(Saved entries)
::::::::::

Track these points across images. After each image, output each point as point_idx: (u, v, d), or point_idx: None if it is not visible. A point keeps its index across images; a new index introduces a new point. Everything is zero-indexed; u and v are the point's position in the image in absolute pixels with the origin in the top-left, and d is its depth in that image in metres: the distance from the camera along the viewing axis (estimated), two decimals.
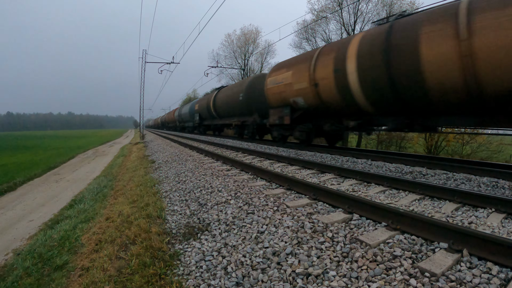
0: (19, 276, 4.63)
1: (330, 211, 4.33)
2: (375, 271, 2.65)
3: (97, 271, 3.75)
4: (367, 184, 6.08)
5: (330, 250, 3.12)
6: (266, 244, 3.44)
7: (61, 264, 4.63)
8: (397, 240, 3.21)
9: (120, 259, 3.96)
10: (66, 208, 8.92)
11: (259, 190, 5.57)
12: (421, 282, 2.45)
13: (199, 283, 3.03)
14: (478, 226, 3.69)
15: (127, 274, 3.52)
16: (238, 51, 49.12)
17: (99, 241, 4.93)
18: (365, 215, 3.98)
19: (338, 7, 29.58)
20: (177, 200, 6.10)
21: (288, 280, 2.77)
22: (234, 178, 6.75)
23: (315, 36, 33.71)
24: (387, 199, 4.95)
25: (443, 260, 2.70)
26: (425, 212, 4.25)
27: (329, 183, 6.27)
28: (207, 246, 3.77)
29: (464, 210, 4.34)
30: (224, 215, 4.61)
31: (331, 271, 2.77)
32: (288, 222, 3.88)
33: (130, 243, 4.36)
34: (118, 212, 6.16)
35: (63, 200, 10.55)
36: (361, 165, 8.40)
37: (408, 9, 25.69)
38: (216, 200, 5.37)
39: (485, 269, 2.57)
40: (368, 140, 25.85)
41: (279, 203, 4.68)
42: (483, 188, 5.72)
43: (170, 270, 3.41)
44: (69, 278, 4.11)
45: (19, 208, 10.29)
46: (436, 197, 4.97)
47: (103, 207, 7.56)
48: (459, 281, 2.43)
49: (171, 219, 5.10)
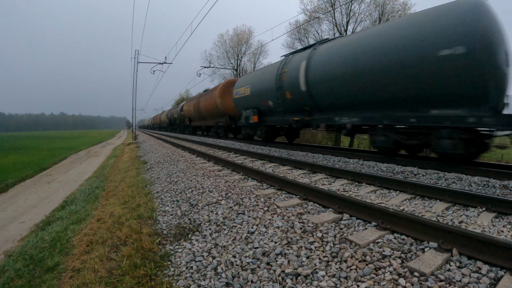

::::::::::

Set down exactly the lines of the data above, beginning with the line that has "13: (199, 283, 3.03)" and ending with the line that has "36: (361, 165, 8.40)", and no others.

◆ Task answer:
13: (199, 283, 3.03)
14: (478, 226, 3.69)
15: (127, 274, 3.52)
16: (238, 51, 49.12)
17: (99, 241, 4.93)
18: (365, 215, 3.98)
19: (338, 7, 29.58)
20: (177, 200, 6.10)
21: (288, 280, 2.77)
22: (234, 178, 6.75)
23: (315, 36, 33.71)
24: (387, 199, 4.95)
25: (443, 260, 2.70)
26: (425, 212, 4.25)
27: (329, 183, 6.27)
28: (207, 246, 3.77)
29: (464, 210, 4.34)
30: (224, 215, 4.61)
31: (331, 271, 2.77)
32: (288, 222, 3.88)
33: (130, 243, 4.36)
34: (118, 212, 6.16)
35: (63, 200, 10.55)
36: (361, 165, 8.40)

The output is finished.